Examples of other benefits include improved resource efficiency, improved employee & customer experience, improved regulatory compliance etc.

Post-migration experience and benefits were generally positive, but in some cases, respondents indicated that there had been some barriers. These included internal resources not being available, staff expertise, resistance to change, budget and others.

A playground for Innovation

We have seen the caution with which organisations treat their SAP migration projects. But with the right systems, processes and skills on hand, the cloud universe is nothing short of a playground for innovation.

A total of 96% of respondents confirmed that they were leveraging the ongoing benefits of cloud agility and automation.

Fortunately, what could once take years to automate in-house can now be done with the click of a button through automation.
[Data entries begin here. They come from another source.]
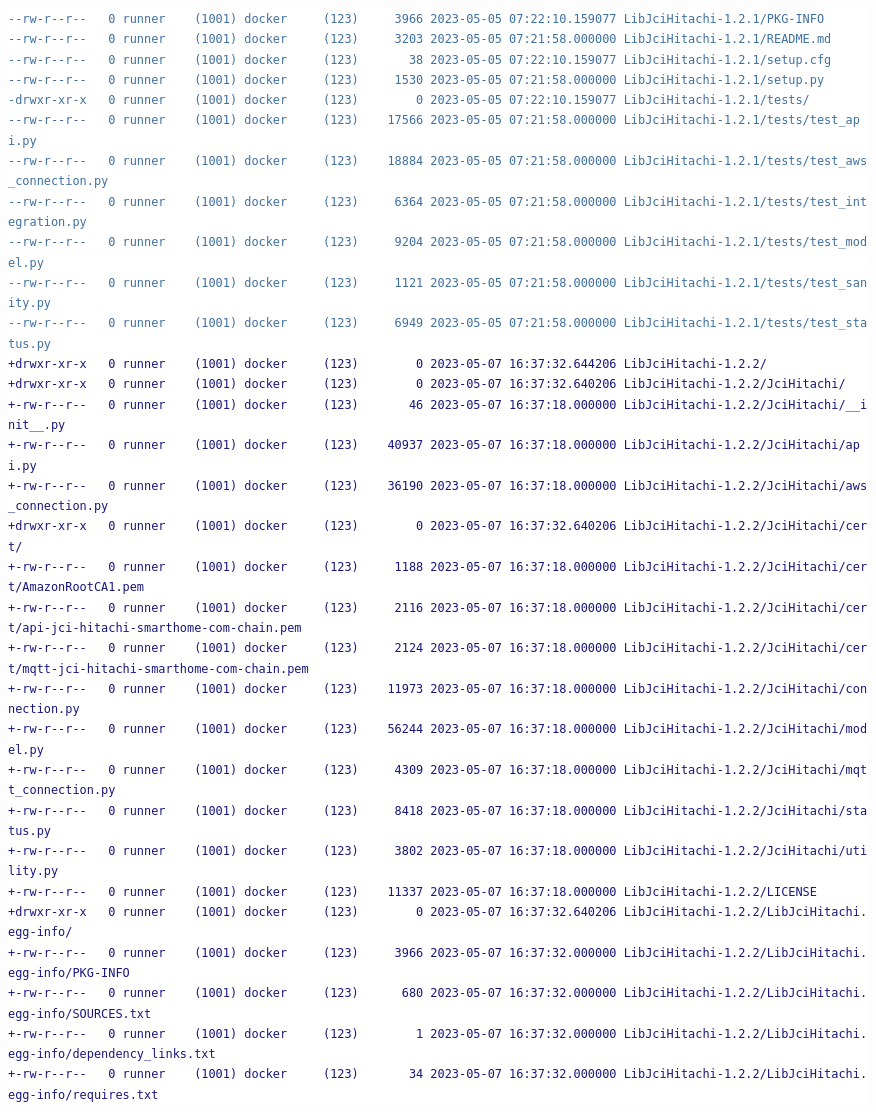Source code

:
 ```diff
--rw-r--r--   0 runner    (1001) docker     (123)     3966 2023-05-05 07:22:10.159077 LibJciHitachi-1.2.1/PKG-INFO
--rw-r--r--   0 runner    (1001) docker     (123)     3203 2023-05-05 07:21:58.000000 LibJciHitachi-1.2.1/README.md
--rw-r--r--   0 runner    (1001) docker     (123)       38 2023-05-05 07:22:10.159077 LibJciHitachi-1.2.1/setup.cfg
--rw-r--r--   0 runner    (1001) docker     (123)     1530 2023-05-05 07:21:58.000000 LibJciHitachi-1.2.1/setup.py
-drwxr-xr-x   0 runner    (1001) docker     (123)        0 2023-05-05 07:22:10.159077 LibJciHitachi-1.2.1/tests/
--rw-r--r--   0 runner    (1001) docker     (123)    17566 2023-05-05 07:21:58.000000 LibJciHitachi-1.2.1/tests/test_api.py
--rw-r--r--   0 runner    (1001) docker     (123)    18884 2023-05-05 07:21:58.000000 LibJciHitachi-1.2.1/tests/test_aws_connection.py
--rw-r--r--   0 runner    (1001) docker     (123)     6364 2023-05-05 07:21:58.000000 LibJciHitachi-1.2.1/tests/test_integration.py
--rw-r--r--   0 runner    (1001) docker     (123)     9204 2023-05-05 07:21:58.000000 LibJciHitachi-1.2.1/tests/test_model.py
--rw-r--r--   0 runner    (1001) docker     (123)     1121 2023-05-05 07:21:58.000000 LibJciHitachi-1.2.1/tests/test_sanity.py
--rw-r--r--   0 runner    (1001) docker     (123)     6949 2023-05-05 07:21:58.000000 LibJciHitachi-1.2.1/tests/test_status.py
+drwxr-xr-x   0 runner    (1001) docker     (123)        0 2023-05-07 16:37:32.644206 LibJciHitachi-1.2.2/
+drwxr-xr-x   0 runner    (1001) docker     (123)        0 2023-05-07 16:37:32.640206 LibJciHitachi-1.2.2/JciHitachi/
+-rw-r--r--   0 runner    (1001) docker     (123)       46 2023-05-07 16:37:18.000000 LibJciHitachi-1.2.2/JciHitachi/__init__.py
+-rw-r--r--   0 runner    (1001) docker     (123)    40937 2023-05-07 16:37:18.000000 LibJciHitachi-1.2.2/JciHitachi/api.py
+-rw-r--r--   0 runner    (1001) docker     (123)    36190 2023-05-07 16:37:18.000000 LibJciHitachi-1.2.2/JciHitachi/aws_connection.py
+drwxr-xr-x   0 runner    (1001) docker     (123)        0 2023-05-07 16:37:32.640206 LibJciHitachi-1.2.2/JciHitachi/cert/
+-rw-r--r--   0 runner    (1001) docker     (123)     1188 2023-05-07 16:37:18.000000 LibJciHitachi-1.2.2/JciHitachi/cert/AmazonRootCA1.pem
+-rw-r--r--   0 runner    (1001) docker     (123)     2116 2023-05-07 16:37:18.000000 LibJciHitachi-1.2.2/JciHitachi/cert/api-jci-hitachi-smarthome-com-chain.pem
+-rw-r--r--   0 runner    (1001) docker     (123)     2124 2023-05-07 16:37:18.000000 LibJciHitachi-1.2.2/JciHitachi/cert/mqtt-jci-hitachi-smarthome-com-chain.pem
+-rw-r--r--   0 runner    (1001) docker     (123)    11973 2023-05-07 16:37:18.000000 LibJciHitachi-1.2.2/JciHitachi/connection.py
+-rw-r--r--   0 runner    (1001) docker     (123)    56244 2023-05-07 16:37:18.000000 LibJciHitachi-1.2.2/JciHitachi/model.py
+-rw-r--r--   0 runner    (1001) docker     (123)     4309 2023-05-07 16:37:18.000000 LibJciHitachi-1.2.2/JciHitachi/mqtt_connection.py
+-rw-r--r--   0 runner    (1001) docker     (123)     8418 2023-05-07 16:37:18.000000 LibJciHitachi-1.2.2/JciHitachi/status.py
+-rw-r--r--   0 runner    (1001) docker     (123)     3802 2023-05-07 16:37:18.000000 LibJciHitachi-1.2.2/JciHitachi/utility.py
+-rw-r--r--   0 runner    (1001) docker     (123)    11337 2023-05-07 16:37:18.000000 LibJciHitachi-1.2.2/LICENSE
+drwxr-xr-x   0 runner    (1001) docker     (123)        0 2023-05-07 16:37:32.640206 LibJciHitachi-1.2.2/LibJciHitachi.egg-info/
+-rw-r--r--   0 runner    (1001) docker     (123)     3966 2023-05-07 16:37:32.000000 LibJciHitachi-1.2.2/LibJciHitachi.egg-info/PKG-INFO
+-rw-r--r--   0 runner    (1001) docker     (123)      680 2023-05-07 16:37:32.000000 LibJciHitachi-1.2.2/LibJciHitachi.egg-info/SOURCES.txt
+-rw-r--r--   0 runner    (1001) docker     (123)        1 2023-05-07 16:37:32.000000 LibJciHitachi-1.2.2/LibJciHitachi.egg-info/dependency_links.txt
+-rw-r--r--   0 runner    (1001) docker     (123)       34 2023-05-07 16:37:32.000000 LibJciHitachi-1.2.2/LibJciHitachi.egg-info/requires.txt
```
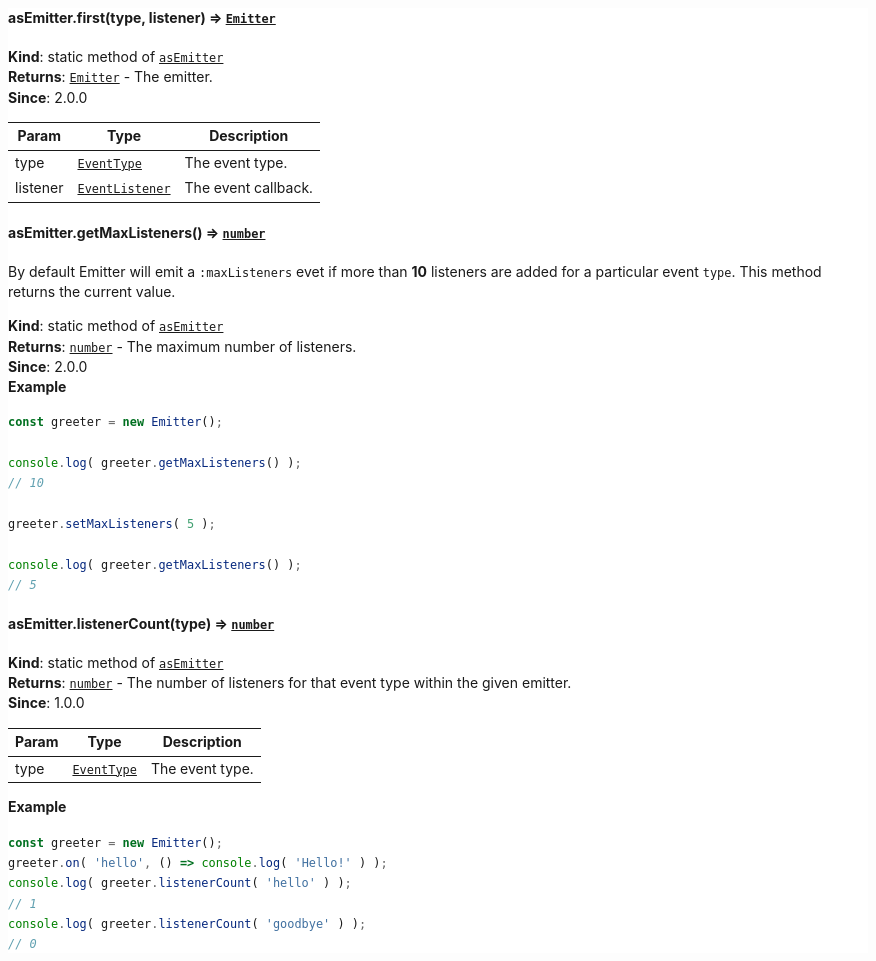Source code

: #### asEmitter.first(type, listener) ⇒ <code>[Emitter](#Emitter)</code>
**Kind**: static method of <code>[asEmitter](#Emitter..asEmitter)</code>  
**Returns**: <code>[Emitter](#Emitter)</code> - The emitter.  
**Since**: 2.0.0  

| Param | Type | Description |
| --- | --- | --- |
| type | <code>[EventType](#EventType)</code> | The event type. |
| listener | <code>[EventListener](#EventListener)</code> | The event callback. |

<a name="Emitter..asEmitter.getMaxListeners"></a>

#### asEmitter.getMaxListeners() ⇒ <code>[number](#external_number)</code>
By default Emitter will emit a `:maxListeners` evet if more than **10** listeners are added for a particular event `type`. This method returns the current value.

**Kind**: static method of <code>[asEmitter](#Emitter..asEmitter)</code>  
**Returns**: <code>[number](#external_number)</code> - The maximum number of listeners.  
**Since**: 2.0.0  
**Example**  
```js
const greeter = new Emitter();

console.log( greeter.getMaxListeners() );
// 10

greeter.setMaxListeners( 5 );

console.log( greeter.getMaxListeners() );
// 5
```
<a name="Emitter..asEmitter.listenerCount"></a>

#### asEmitter.listenerCount(type) ⇒ <code>[number](#external_number)</code>
**Kind**: static method of <code>[asEmitter](#Emitter..asEmitter)</code>  
**Returns**: <code>[number](#external_number)</code> - The number of listeners for that event type within the given emitter.  
**Since**: 1.0.0  

| Param | Type | Description |
| --- | --- | --- |
| type | <code>[EventType](#EventType)</code> | The event type. |

**Example**  
```js
const greeter = new Emitter();
greeter.on( 'hello', () => console.log( 'Hello!' ) );
console.log( greeter.listenerCount( 'hello' ) );
// 1
console.log( greeter.listenerCount( 'goodbye' ) );
// 0
```
<a name="Emitter..asEmitter.listeners"></a>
Once it is possible to do something faster, it will give IT teams the confidence to try new ideas quickly.

In the first 12 months post-migration, 36% of respondents indicated their SAP BASIS service was 41-60% automated.

Eyes on the prize

Senior SAP users are significant influencers to transformation projects at enterprises worldwide. However, they face a myriad of challenges. When it comes to security, agility and cost reduction, organisations go into projects with their eyes on the prize. However, to truly achieve these goals requires a new way of thinking – something many enterprises have yet to acknowledge.

Aligning people, processes, technology and culture to new ways of working on an enterprise-scale are fundamental to delivering higher benefits. The mindset and ways of working need to change from a project approach to continuous improvement where innovation is constant.

This study has uncovered what businesses about to embark on a cloud migration journey can learn from those that have already made the leap. What is clear is that the right people and partners are required to make it a lasting success.